After last year's collapse of the capital markets, the Federal Reserve and the Treasury Department concluded that the only way to prevent a potential financial and economic meltdown was to inject a colossal amount of government funding directly into the nation's mega-institutions. Through regulator-assisted and/or encouraged mergers, they became even larger. The validation of "too big to fail" was an unfortunate side effect of their actions. It was not good for markets, since it has exacerbated moral hazard, and it was not good for smaller institutions, since they are put at a competitive disadvantage.

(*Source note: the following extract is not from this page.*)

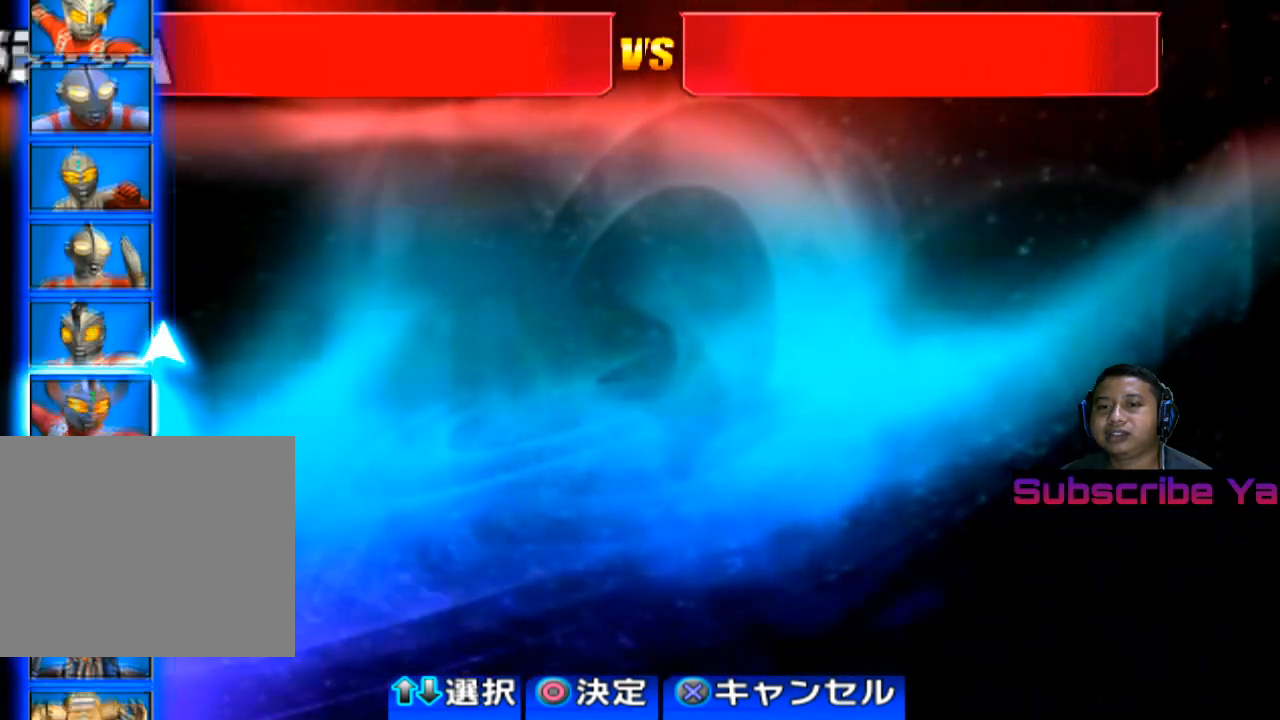
{"buttons": [], "left_stick": "center"}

We place a tremendous responsibility upon the executive management and directors of financial services firms to operate their institutions wisely and in a way that serves the public interest. We place tremendous responsibility on their regulators to properly oversee them. However, some institutions have grown so large that they may not just be "too big to fail," but perhaps also too big for their executive officers to properly manage their risks; too big for their directors to understand and properly oversee their risks; too big for their regulators to comprehensively supervise their risks; and too politically influential to be good for the financial system as a whole.

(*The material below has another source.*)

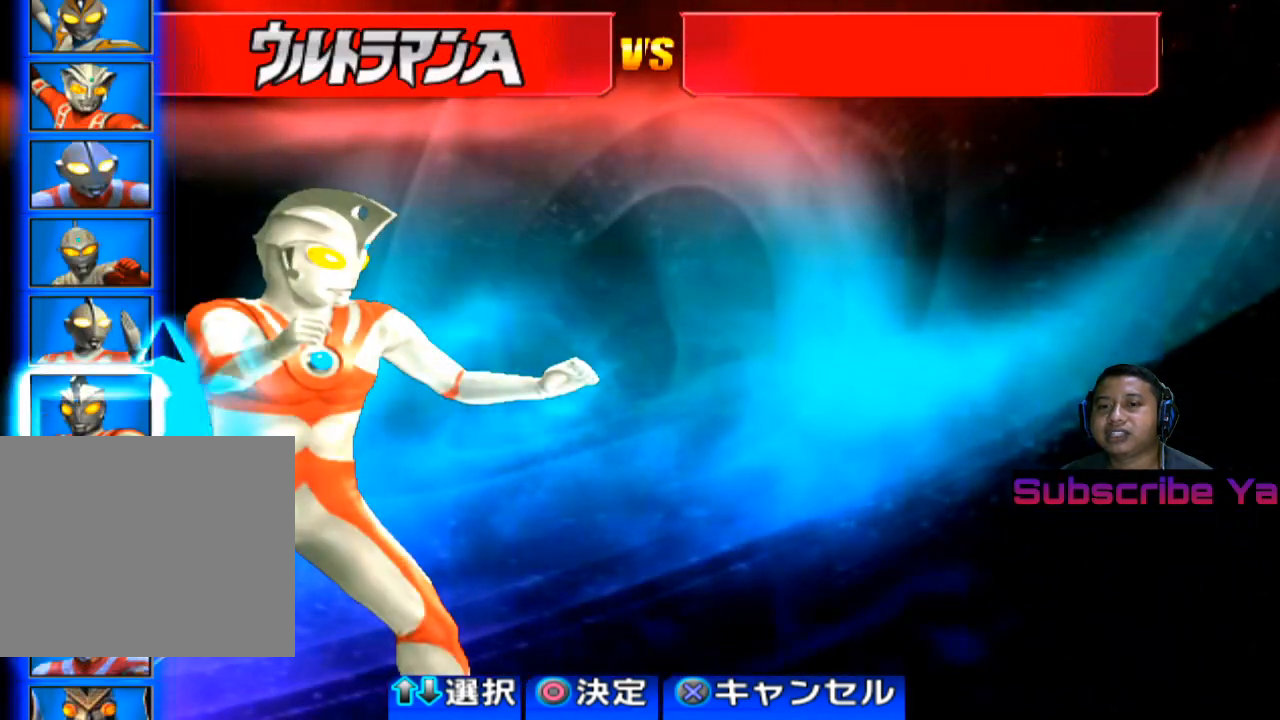
{"buttons": [], "left_stick": "center", "events": []}
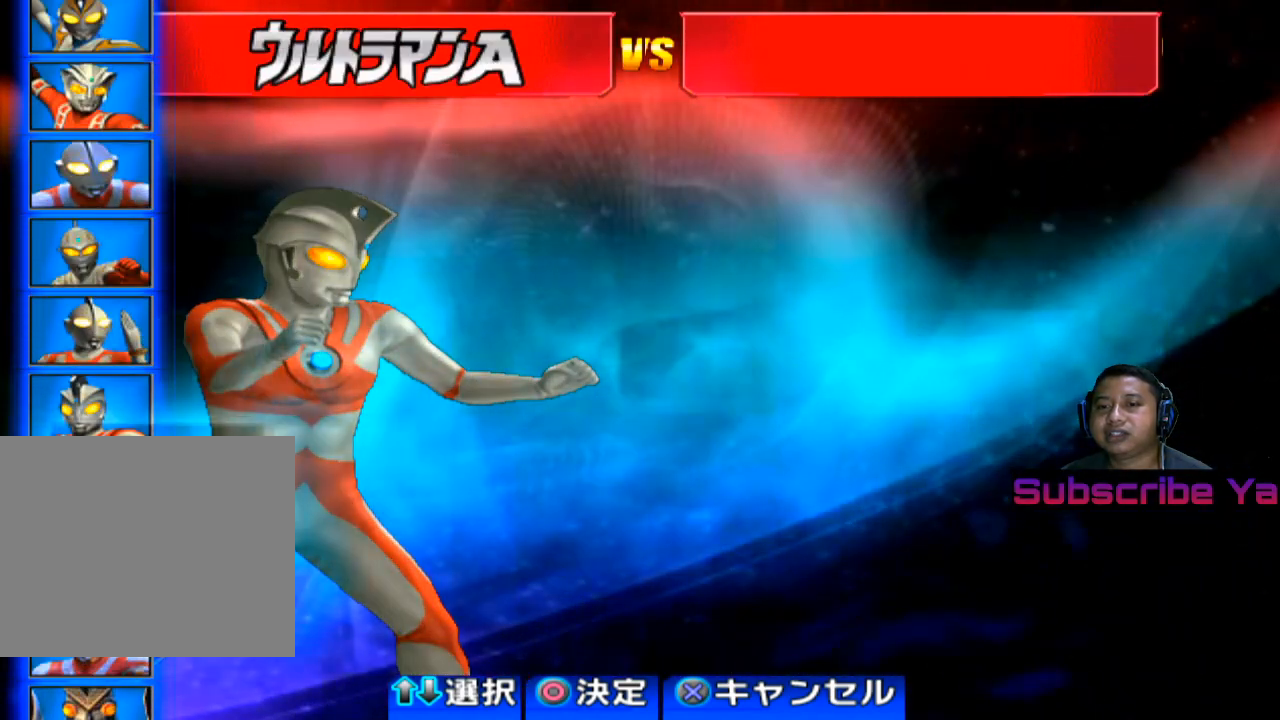
{"buttons": [], "left_stick": "center", "events": []}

If we fail to learn from this experience and to enact real reforms, we will have done nothing to restore a good balance and protect the system from a future collapse.
A viable system of financial supervision cannot reward financial firms that operate in an unsafe and unsound manner and become insolvent. Such institutions must be allowed to fail, regardless of their size or complexity.
Under the president's proposal, a resolution regime would be created with the ability to establish conservatorship or receivership of a failing firm. Although the proposal contains many useful elements, it also contemplates giving the Treasury almost unlimited authority to stabilize a failing institution by providing loans to it, purchasing assets from it, guaranteeing its liabilities or making equity investments in it. In short, the proposal leaves open the possibility that a firm could be propped up to continue doing business as usual.
If we hope to avoid future calamities that leave taxpayers on the hook for billions of dollars, Congress must not allow this. The resolution process must be orderly, but it also must involve losses to shareholders and long-term creditors and the removal of directors and management.
Another component of the administration's proposal is the creation of a Financial Services Oversight Council. The council's mission would be to facilitate information sharing and coordination among regulatory bodies, identify emerging risks, advise on the identification of systemic institutions and provide a forum for resolving jurisdictional disputes.
These are valuable functions. However, given the council's broad mission, the omission of state financial regulators will seriously curtail the council's view of the financial system and emerging risks. States supervise 73% of the insured depository institutions in the nation, including three of the top 10. States also oversee financial service providers not affiliated with a depository institution, such as insurance companies, securities firms, mortgage providers, money-services businesses and consumer finance companies. Because of our proximity to and knowledge of the entities we regulate, local economic conditions and consumers in our states, my fellow state regulators and I are often the first to identify emerging trends, practices or products that threaten the financial system. That was certainly true leading up to the mortgage crisis. The involvement of state regulators is vital for the council to fulfill its mission.
I support the Treasury Department's Sept. 3 announcement of core principles for regulatory capital standards. Higher capital standards, especially for systemically significant firms, will enhance the stability of the financial system. I also support many of the ideas for improving the regulation and supervision of large financial institutions laid out recently by Federal Reserve and FDIC officials. There is much work that needs to be done, both domestically and in coordination with supervisors in other countries, to raise safety and soundness standards and to facilitate the unwinding of large, internationally active firms. Much of this can be done without legislation. Yet it is up to Congress to learn from the mistakes of the past and establish the foundation. We cannot allow "too big to fail" banks to run roughshod over the principles that made the American financial system successful.